Source data:
* * * *

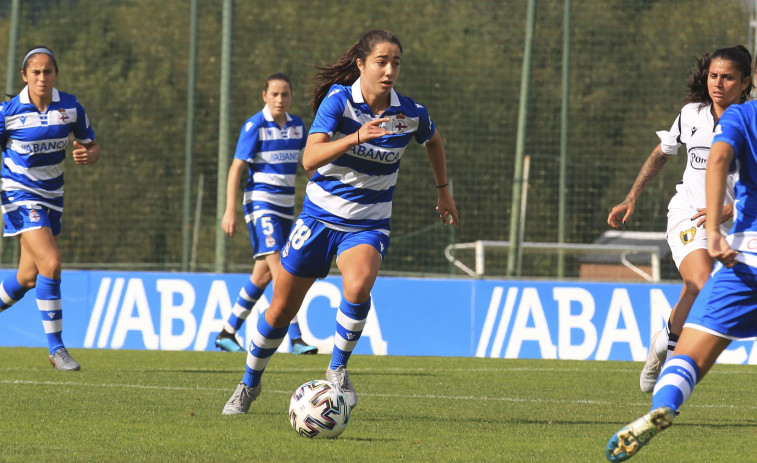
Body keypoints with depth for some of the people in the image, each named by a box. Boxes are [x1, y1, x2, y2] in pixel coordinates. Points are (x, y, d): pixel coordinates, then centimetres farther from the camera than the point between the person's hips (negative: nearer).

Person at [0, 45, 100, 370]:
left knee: (29, 278, 9)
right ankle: (56, 348, -13)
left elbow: (91, 147, 7)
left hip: (51, 196, 5)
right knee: (51, 263, -20)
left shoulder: (71, 107, -3)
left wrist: (88, 155, -17)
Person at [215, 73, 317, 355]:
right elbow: (236, 167, -10)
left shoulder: (297, 125, 10)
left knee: (263, 275, 8)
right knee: (279, 270, -17)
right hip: (260, 202, -7)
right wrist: (230, 210, -16)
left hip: (286, 205, 7)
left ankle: (227, 334, 19)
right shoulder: (255, 126, -9)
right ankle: (295, 338, -23)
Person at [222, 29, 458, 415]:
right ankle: (249, 384, 31)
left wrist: (443, 190, 24)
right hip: (320, 215, 0)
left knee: (358, 286, -32)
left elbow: (433, 141, 18)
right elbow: (309, 159, -30)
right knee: (281, 309, 6)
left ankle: (337, 369, -10)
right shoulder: (338, 100, -16)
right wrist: (356, 137, -42)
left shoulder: (411, 114, -8)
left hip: (368, 224, 0)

* * * *

Your instructions:
Every line above goes into the copy unchanged; the pictures do not.

Task output:
Body keypoints with depth for some of the people in the image, each named by a box. Boxes are [x1, y1, x2, y2] in pixel coordinates. Points are (x, y, d): pixel coordinates, then centimetres farther from the camera than the point between the person's hips (negative: nearer).

Person at [0, 45, 100, 370]:
left knee: (29, 278, 9)
right ankle: (56, 348, -13)
left elbow: (91, 147, 7)
left hip: (51, 196, 5)
right knee: (51, 263, -20)
left shoulder: (71, 107, -3)
left wrist: (88, 155, -17)
Person at [215, 73, 317, 355]:
right elbow: (236, 167, -10)
left shoulder: (297, 125, 10)
left knee: (263, 275, 8)
right knee: (279, 270, -17)
right hip: (260, 202, -7)
right wrist: (230, 210, -16)
left hip: (286, 205, 7)
left ankle: (227, 334, 19)
right shoulder: (255, 126, -9)
right ankle: (295, 338, -23)
Person at [222, 29, 458, 415]:
right ankle: (249, 384, 31)
left wrist: (443, 190, 24)
right hip: (320, 215, 0)
left knee: (358, 286, -32)
left elbow: (433, 141, 18)
right elbow: (309, 159, -30)
right knee: (281, 309, 6)
left ankle: (337, 369, -10)
right shoulder: (338, 100, -16)
right wrist: (356, 137, -42)
left shoulder: (411, 114, -8)
left hip: (368, 224, 0)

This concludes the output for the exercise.